Even if you have not had a collections problem yet, chances are that you will at some point. The Cortera Past Due Index, which tracks late payments in business-to-business transactions, found that in February 2013, 17.8 percent of payments by businesses to other businesses were past due. In service firms, 18.2 percent of these receivables were late.
Faust keeps a $15,000 check on his wall to remind him of a time when a startup company’s check for that amount bounced. Although the company made good on that payment, it eventually stiffed his company for another $45,000 — a problem that, he says in retrospect, could have been avoided if he had steered the client toward paying with a credit card. “They eventually went under because of mismanagement of their funds,” he says.
If you have a client pay by credit card for a consulting engagement, he suggests asking for an initial deposit equal to 50 percent of the total cost. “If we have a $30,000 engagement and it’s three-month deal, we’ll get $15,000 upfront and $15,000 six weeks into it. That’s quite typical,” he says. “Sometimes we’ll get full payment upfront. That’s a great protector right there.”

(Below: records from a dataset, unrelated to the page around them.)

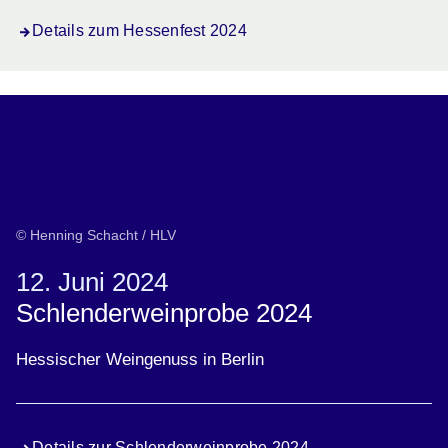
Details zum Hessenfest 2024
© Henning Schacht / HLV
12. Juni 2024
Schlenderweinprobe 2024
Hessischer Weingenuss in Berlin
Details zur Schlenderweinprobe 2024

Bear in mind that the pay-by-credit-card approach won’t fly in every industry or situation. In some industries, it’s most common for consultants to get paid by checks or, perhaps, ACH payments, if the client is a big company. I do some editorial consulting, and that’s the case in my industry. In those cases, even if you offer the option to pay by credit card, you may find yourself with few takers.
That’s worth considering when you weigh getting set up to accept credit cards. It takes time to research merchant account providers, and your time as a consultant is worth money.
And, of course, accepting credit cards isn’t free. There are costs involved in both opening and maintaining a merchant account. (You can get an idea of the costs for on Merchant Account Guide).
If there are only rare instances when you will need to accept credit cards, it’s probably not worth the time and effort to get set up. However, if you find that a growing number of clients are asking if you take credit cards, now may be a good time rethink that approach and give them a try.